**Document section**
Cisco's EAP-FAST Internet Draft includes two options for establishing a TLS tunnel through which to conduct phase 2 authentication: one uses server side certificates; the other does not. As described in section 7, EAP-FAST Provisioning, an encrypted unauthenticated tunnel can be established using TLS_DH_anon_WITH_AES_128_CBC_SHA, or an encrypted server authenticated tunnel can be established using TLS_DHE_RSA_WITH_AES_128_CBC_SHA.

Using an RSA-based Diffie-Hellman (DH) exchange in phase 1 authenticates at least the server by certificate during TLS tunnel establishment. Using anonymous Diffie-Hellman skips phase 1 authentication during tunnel establishment, deferring mutual authentication to phase 2. As noted in the draft, "This cipher suite [TLS_DH_anon_WITH_AES_128_CBC_SHA ] is used at the cost of some security strength to enable the minimization of deployment requirements" -- specifically, avoiding server side certificates. Known security risks are further explained in the Internet draft, along with techniques suggested to minimize those risks (e.g., one-time secrets used only for provisioning).

In short, if you find the risk acceptable, you can avoid server certificates entirely by using only preshared secrets. If you don't think that risk is worth the benefit, you can use a server certificate for secure-but-dynamic provisioning of shared secrets. In either case, you can use shared secrets after the first connection for faster mutual authentication based on symmetric instead of public key crypto.

**Collected material**
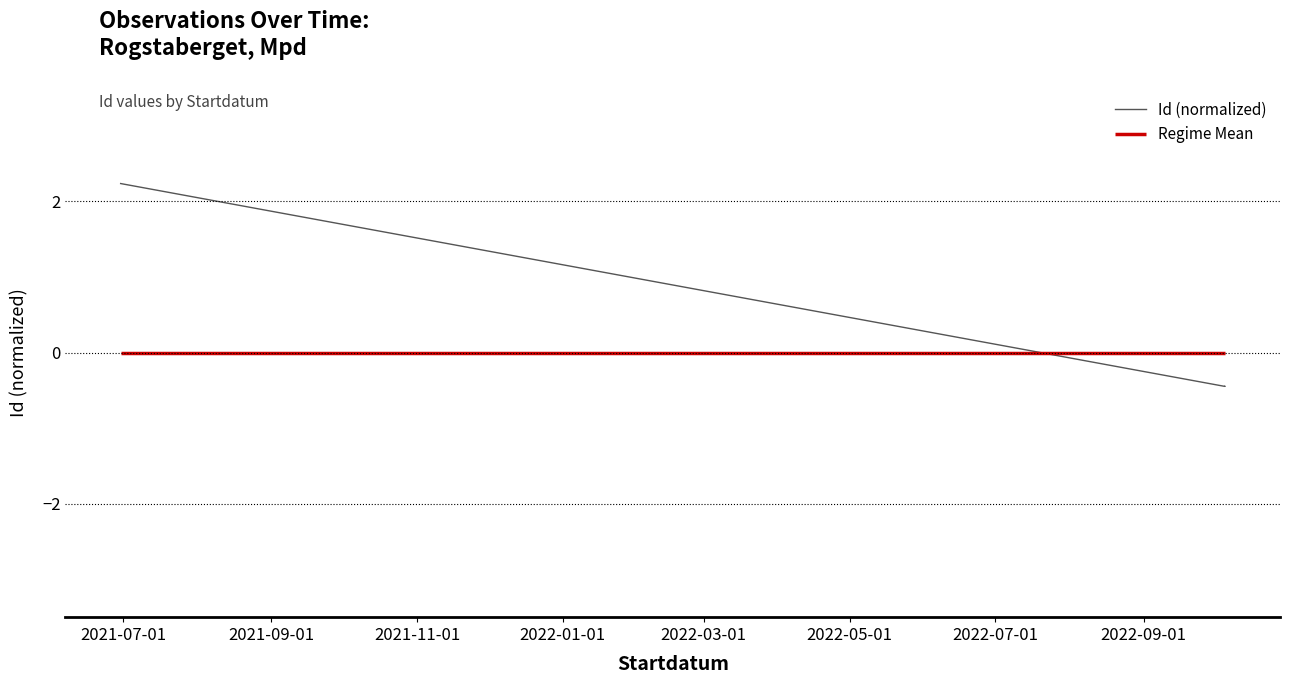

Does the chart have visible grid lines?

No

**Task objective**
Please set down word for word the part of the EAP-FAST passage between "Cisco's EAP-FAST Internet" and "established using TLS_DHE_RSA_WITH_AES_128_CBC_SHA.", inclusive.

**Completed exercise**
Cisco's EAP-FAST Internet Draft includes two options for establishing a TLS tunnel through which to conduct phase 2 authentication: one uses server side certificates; the other does not. As described in section 7, EAP-FAST Provisioning, an encrypted unauthenticated tunnel can be established using TLS_DH_anon_WITH_AES_128_CBC_SHA, or an encrypted server authenticated tunnel can be established using TLS_DHE_RSA_WITH_AES_128_CBC_SHA.